It’s this knack for finding creative ways to engage diverse audiences that’s one of the reasons Medjahed has been racking up honors in recent years. In 2018, he was recognized with UM-Dearborn’s own Distinguished Teaching Award. In early 2019, he earned an appointment as an associate dean for academic programs and initiatives at U-M’s Rackham Graduate School, where his charge is to enhance the student experience in four new Ph.D. programs at UM-Dearborn.
And on Monday, he was honored by the Michigan Association of State Universities as one of three Distinguished Professors of the Year for his “significant impact on undergraduate student learning.” He’s the first UM-Dearborn professor to receive the award.
Medjahed’s own educational journey is a radical version of the first-generation college student experience that’s common among his students.
He was raised in Algeria by parents who had no formal education and struggled to read, but who had a passion for educating their children.

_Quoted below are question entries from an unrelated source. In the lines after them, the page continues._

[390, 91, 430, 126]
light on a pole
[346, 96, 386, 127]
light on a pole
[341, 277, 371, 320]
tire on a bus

Medjahed excelled in school — skipping two grades, and acing the baccalaureate entrance exam, which was his ticket to college. There he encountered faculty who brought a passion for their work and devotion to their students that he found contagious.
Driven to become a professor himself, he earned his undergraduate degree and M.S. at the University of Science and Technology–Houari in Algeria, before completing a doctorate at Virginia Tech University. He’s taught at UM-Dearborn since 2004, where he's also led undergraduate research experiences, mentored dozens more Ph.D. candidates and developed curriculum for high school students.
Most recently, Medjahed has turned his focus and passion to graduate education at UM-Dearborn. He says the momentum behind UM-Dearborn’s burgeoning doctoral culture is real, and sees an opportunity to create innovative new models for graduate studies. The heart of that, he says, could involve breaking down the traditional walls that divide undergraduate and graduate education — instead, building a research culture that thrives on diverse, interdisciplinary, integrated teams of undergraduate and graduate students.
“By combining the expertise of Rackham Graduate School and our knowledge of what works best for our students, I think we have a chance to build something here that’s totally unique,” Medjahed says. “Ten years down the road, I would love for other universities to be able to look to us as an example of how a small campus that’s traditionally focused on teaching can combine that with a thriving research culture.”